European equities opened lower after the S&P 500, the US benchmark, touched its lowest intraday level since November 2020 on investor concerns about the pace of interest rate rises to combat inflation, and their effect on global economic growth.
The FTSE 100 fell 1.1 per cent while the Dax in Germany fell 1.7 per cent.
Asian stock markets moved lower, with Hong Kong’s benchmark Hang Seng index down 2.6 per cent. China’s CSI 300 fell 2.2 per cent and Japan’s Topix was down 1 per cent.
The pound and UK government debt remained weaker following chancellor of the exchequer Kwasi Kwarteng’s plan for £45bn worth of unfunded tax cuts. Earlier in the week the pound briefly hit a record low against the dollar, and gilts across maturities sold off. Overnight, the IMF launched a withering attack on the UK’s plan and urged the government to “re-evaluate” the package.
On Wednesday the yield on 10-year gilts rose 0.04 percentage points to 4.54 per cent. The 30-year gilt yield remained steady but above the 5 per cent level.

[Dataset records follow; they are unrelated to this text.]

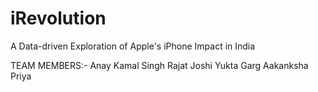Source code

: # iRevolution
A Data-driven Exploration of Apple's iPhone Impact in India

TEAM MEMBERS:- 
Anay Kamal Singh
Rajat Joshi
Yukta Garg
Aakanksha Priya
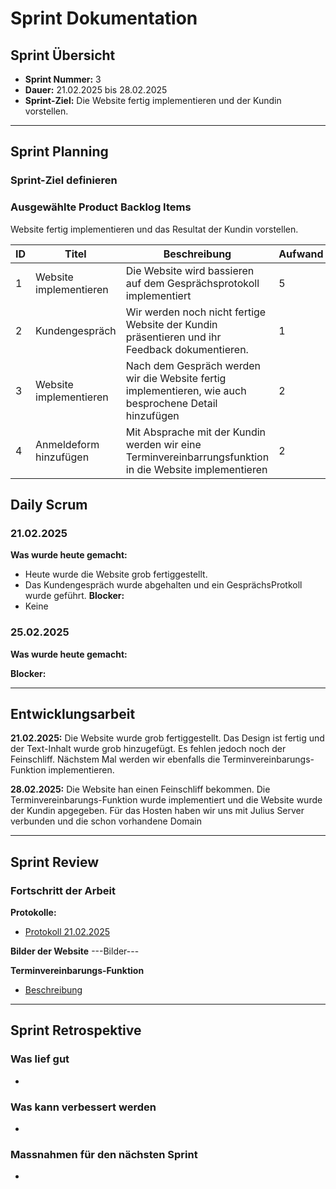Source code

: # Sprint Dokumentation

## Sprint Übersicht

- **Sprint Nummer:** 3
- **Dauer:**  21.02.2025 bis 28.02.2025
- **Sprint-Ziel:** Die Website fertig implementieren und der Kundin vorstellen.

---

## Sprint Planning

### Sprint-Ziel definieren


### Ausgewählte Product Backlog Items
Website fertig implementieren und das Resultat der Kundin vorstellen.

| ID  | Titel  | Beschreibung  | Aufwand  | Verantwortlich  |
| --- | ------ | ------------ | -------- | -------------- |
|  1   |   Website implementieren    |   Die Website wird bassieren auf dem Gesprächsprotokoll implementiert| 5         |  Pascal & Keanu              |
|  2   |   Kundengespräch   |   Wir werden noch nicht fertige Website der Kundin präsentieren und ihr Feedback dokumentieren.| 1         |  Pascal & Keanu              |
|  3   |   Website implementieren   |   Nach dem Gespräch werden wir die Website fertig implementieren, wie auch besprochene Detail hinzufügen| 2         |  Pascal & Keanu              |
|  4   |   Anmeldeform hinzufügen   |  Mit Absprache mit der Kundin werden wir eine Terminvereinbarrungsfunktion in die Website implementieren| 2         |  Pascal & Keanu              |


## Daily Scrum

### 21.02.2025

 **Was wurde heute gemacht:**
  - Heute wurde die Website grob fertiggestellt.
  - Das Kundengespräch wurde abgehalten und ein GesprächsProtkoll wurde geführt.
  **Blocker:**
  - Keine
 
  ### 25.02.2025
  **Was wurde heute gemacht:**

  **Blocker:**

---

## Entwicklungsarbeit

**21.02.2025:** Die Website wurde grob fertiggestellt. Das Design ist fertig und der Text-Inhalt wurde grob hinzugefügt. Es fehlen jedoch noch der Feinschliff. Nächstem Mal werden wir ebenfalls die Terminvereinbarungs-Funktion implementieren.


  **28.02.2025:** Die Website han einen Feinschliff bekommen. Die Terminvereinbarungs-Funktion wurde implementiert und die Website wurde der Kundin apgegeben. Für das Hosten haben wir uns mit Julius Server verbunden und die schon vorhandene Domain 

---

## Sprint Review

### Fortschritt der Arbeit

**Protokolle:**
- [Protokoll 21.02.2025](#)

**Bilder der Website**
---Bilder---

**Terminvereinbarungs-Funktion**
- [Beschreibung](https://github.com/Kurizaki/Nagelstudio-Naildesign-Nataliya/blob/main/Dokumentation/Terminvereinbarung-Funktions-Erkl%C3%A4rung.md)


---

## Sprint Retrospektive

### Was lief gut
- 

### Was kann verbessert werden
- 

### Massnahmen für den nächsten Sprint
- 
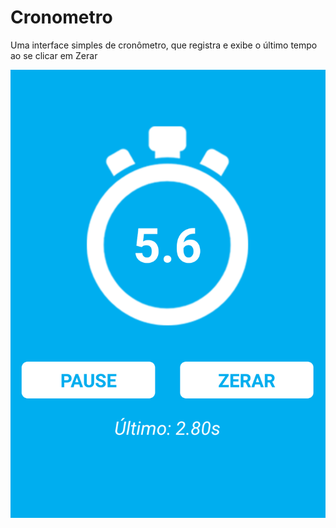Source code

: # Cronometro
 
Uma interface simples de cronômetro, que registra e exibe o último tempo ao se clicar em Zerar 

![Alt text](https://raw.githubusercontent.com/rgabriel738/cronometro_react_native/master/Screenshot_1596160108.png?raw=true "Screenshot")
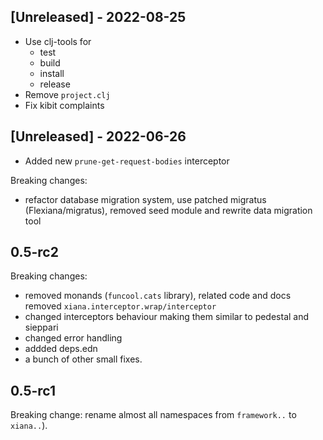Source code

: ## [Unreleased] - 2022-08-25
- Use clj-tools for 
  - test
  - build
  - install
  - release 
- Remove `project.clj`
- Fix kibit complaints

## [Unreleased] - 2022-06-26
- Added new `prune-get-request-bodies` interceptor

Breaking changes: 
- refactor database migration system, use patched migratus (Flexiana/migratus), removed seed module and rewrite data migration tool

## 0.5-rc2
Breaking changes: 
- removed monands (`funcool.cats` library), related code and docs
  removed `xiana.interceptor.wrap/interceptor`
- changed interceptors behaviour making them similar to pedestal and sieppari
- changed error handling
- addded deps.edn
- a bunch of other small fixes.

## 0.5-rc1
Breaking change: rename almost all namespaces from `framework..` to `xiana..`).

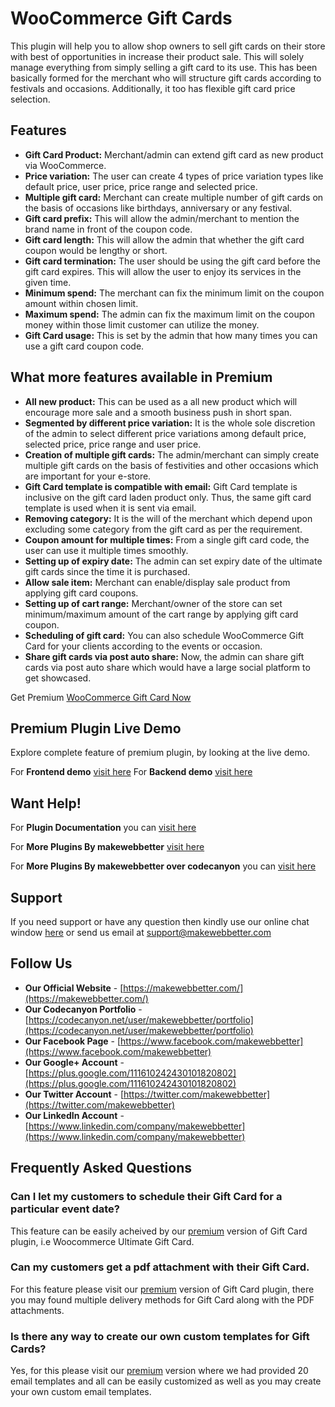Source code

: # WooCommerce Gift Cards

This plugin will help you to allow shop owners to sell gift cards on their store with best of opportunities in increase their product sale. This will solely manage everything from  simply selling a  gift card to its use. This has been basically formed for the merchant who will structure gift cards according to festivals and occasions. Additionally, it too has flexible gift card price selection. 

## Features

- **Gift Card Product:** Merchant/admin can extend gift card as new product via  WooCommerce.
- **Price variation:**  The user can create 4 types of price variation types like default price, user price, price range and selected price.
- **Multiple gift card:** Merchant can create multiple number of gift cards on the basis of occasions like birthdays, anniversary or any festival.
- **Gift card prefix:** This will allow the admin/merchant to mention the brand name in  front of the coupon code. 
- **Gift card length:** This will allow the admin that whether the gift card coupon would be lengthy or short.   
- **Gift card termination:** The user should  be using the gift card before the gift card expires. This will allow the user to enjoy its services in the given time. 
- **Minimum spend:** The merchant can fix the minimum limit on the coupon amount within chosen limit. 
- **Maximum spend:** The admin can fix the maximum limit on the coupon money within those limit customer can utilize the money. 
- **Gift Card usage:** This is set by the admin that how many times you can use a  gift card coupon code. 


## What more features available in Premium

- **All new product:** This can be used as a  all new product which will encourage more sale and a smooth business push in short span. 
- **Segmented by different price variation:** It is the whole sole discretion of the admin to select different price variations among default price, selected price, price range and user price.  
- **Creation of multiple gift cards:** The admin/merchant can simply create multiple gift cards on the basis of festivities and other occasions which are important for your e-store. 
- **Gift Card template is compatible with email:**  Gift Card template is inclusive on the gift card laden  product only. Thus, the same gift card template  is used when it is sent via  email. 
- **Removing category:** It is the will of the merchant which depend upon excluding some  category from the gift card as per the requirement. 
- **Coupon amount for multiple times:** From a single gift card code, the user can use  it multiple times smoothly. 
- **Setting up of expiry date:** The admin can set expiry date of the ultimate gift cards since  the time it is purchased. 
- **Allow sale item:** Merchant can enable/display sale product from applying gift card coupons. 
- **Setting up of cart range:** Merchant/owner of the store can set minimum/maximum amount of the cart range by applying gift card coupon. 
- **Scheduling of gift card:** You can also schedule WooCommerce Gift Card for your clients according to the events or occasion. 
- **Share gift cards via post auto share:** Now,  the admin can share gift cards via  post auto share which would have a large social platform to get showcased. 

Get Premium [WooCommerce Gift Card Now](https://codecanyon.net/item/woocommerce-ultimate-gift-card/19191057)

## Premium Plugin Live Demo

Explore complete feature of premium plugin, by looking at the live demo.

For **Frontend demo**  [visit here](http://demo.makewebbetter.com/woocommerce-ultimate-gift-cards/product/valentines-gift/)
For **Backend demo**   [visit here](http://demo.makewebbetter.com/woocommerce-ultimate-gift-cards/request-for-personal-demo/)


## Want Help!

For **Plugin Documentation** you can [visit here](http://docs.makewebbetter.com/woocommerce-gift-cards-lite/)

For **More Plugins By makewebbetter** [visit here](https://makewebbetter.com/store/ ) 

For **More Plugins By makewebbetter over codecanyon** you can [visit here](https://codecanyon.net/user/makewebbetter/portfolio)


## Support

If you need support or have any question then kindly use our online chat window [here](https://makewebbetter.com/) or send us email at support@makewebbetter.com

## Follow Us

* **Our Official Website** - [https://makewebbetter.com/](https://makewebbetter.com/) 
* **Our Codecanyon Portfolio** -[https://codecanyon.net/user/makewebbetter/portfolio](https://codecanyon.net/user/makewebbetter/portfolio)	
* **Our Facebook Page** - [https://www.facebook.com/makewebbetter](https://www.facebook.com/makewebbetter)
* **Our Google+ Account** - [https://plus.google.com/111610242430101820802](https://plus.google.com/111610242430101820802)
* **Our Twitter Account** - [https://twitter.com/makewebbetter](https://twitter.com/makewebbetter)
* **Our LinkedIn Account** - [https://www.linkedin.com/company/makewebbetter](https://www.linkedin.com/company/makewebbetter)


## Frequently Asked Questions

### Can I let my customers to schedule their Gift Card for a particular event date?

This feature can be easily acheived by our [premium](https://codecanyon.net/item/woocommerce-ultimate-gift-card/19191057) version of Gift Card plugin, i.e Woocommerce Ultimate Gift Card.

### Can my customers get a pdf attachment with their Gift Card.

For this feature please visit our [premium](https://codecanyon.net/item/woocommerce-ultimate-gift-card/19191057) version of Gift Card plugin, there you may found multiple delivery methods for Gift Card along with the PDF attachments.

### Is there any way to create our own custom templates for Gift Cards?

Yes, for this please visit our [premium](https://codecanyon.net/item/woocommerce-ultimate-gift-card/19191057) version where we had provided 20 email templates and all can be easily customized as well as you may create your own custom email templates.



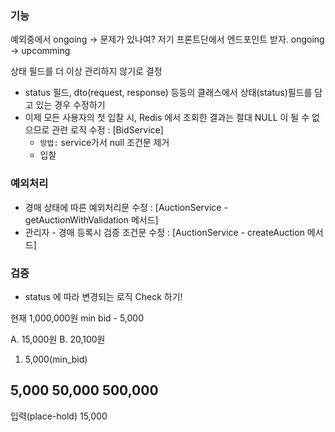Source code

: ### 기능

[//]: # (- 경매가 종료되면 경매 Table 의 상태를 Finished 로 변경)

[//]: # (  - `방법:` ttl이 만료되었을 때 처리하기.)

[//]: # (- 경매의 startTime 이 되면, 경매 Table 의 상태를 Ongoing 으로 변경)

[//]: # (  - FE 에서 경매 상태를 확인할 때, Ongoing 인 경우에만 입찰 가능하도록 설정)

[//]: # (    - `방법:` ???)

[//]: # (  - BE 에서 startTime, endTime 을 FE 로 전달하고, &#40;타이머?&#41; 기능으로 경매 상태를 변경할 수 있도록 설정)

[//]: # (    - FE 에서 경매 상태가 변경되면 BE 의 Auction Table 에서도 상태가 변경되어야 함)

[//]: # (      - `방법:` ???)

예외중에서 ongoing -> 문제가 있나여?
저기 프론트단에서 엔드포인트 받자.
ongoing -> upcomming

상태 필드를 더 이상 관리하지 않기로 결정
- status 필드, dto(request, response) 등등의 클래스에서 상태(status)필드를 담고 있는 경우 수정하기
- 이제 모든 사용자의 첫 입찰 시, Redis 에서 조회한 결과는 절대 NULL 이 될 수 없으므로 관련 로직 수정 : [BidService]
  - `방법:` service가서 null 조건문 제거
  - 입찰
  
### 예외처리
  - 경매 상태에 따른 예외처리문 수정 : [AuctionService - getAuctionWithValidation 메서드]
  - 관리자 - 경매 등록시 검증 조건문 수정 : [AuctionService - createAuction 메서드]

### 검증
- status 에 따라 변경되는 로직 Check 하기!





현재 1,000,000원
min bid - 5,000

A. 15,000원
B. 20,100원

1. 5,000(min_bid)

5,000 50,000 500,000
-------------------
입력(place-hold) 15,000




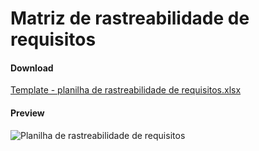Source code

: # Matriz de rastreabilidade de requisitos

#### Download
[Template - planilha de rastreabilidade de requisitos.xlsx](https://github.com/user-attachments/files/20398041/Template.-.planilha.de.rastreabilidade.de.requisitos.xlsx)

#### Preview
![Planilha de rastreabilidade de requisitos](https://github.com/user-attachments/assets/d230128d-19db-4ac3-a0a1-aef3991f4512)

“Demand for long-end gilts was seen as one of the most price-insensitive assets in the fixed income world for many years. The fact that even this has cracked shows the deep trouble the UK market is in at the moment,” said Jim Reid, a strategist at Deutsche Bank.
Analysts at Commerzbank said that a hesitant approach by the Bank of England to fighting inflation had contributed to the weakness in sterling.
“It is a fact that the BoE has lost some market confidence over the past months due to its hesitant approach as regards fighting inflation,” said Commerzbank.
The Bank has resisted calls for an immediate increase in interest rates, with the next move expected at its regular monthly meeting in November where a 150 basis points move is now being priced in by the market.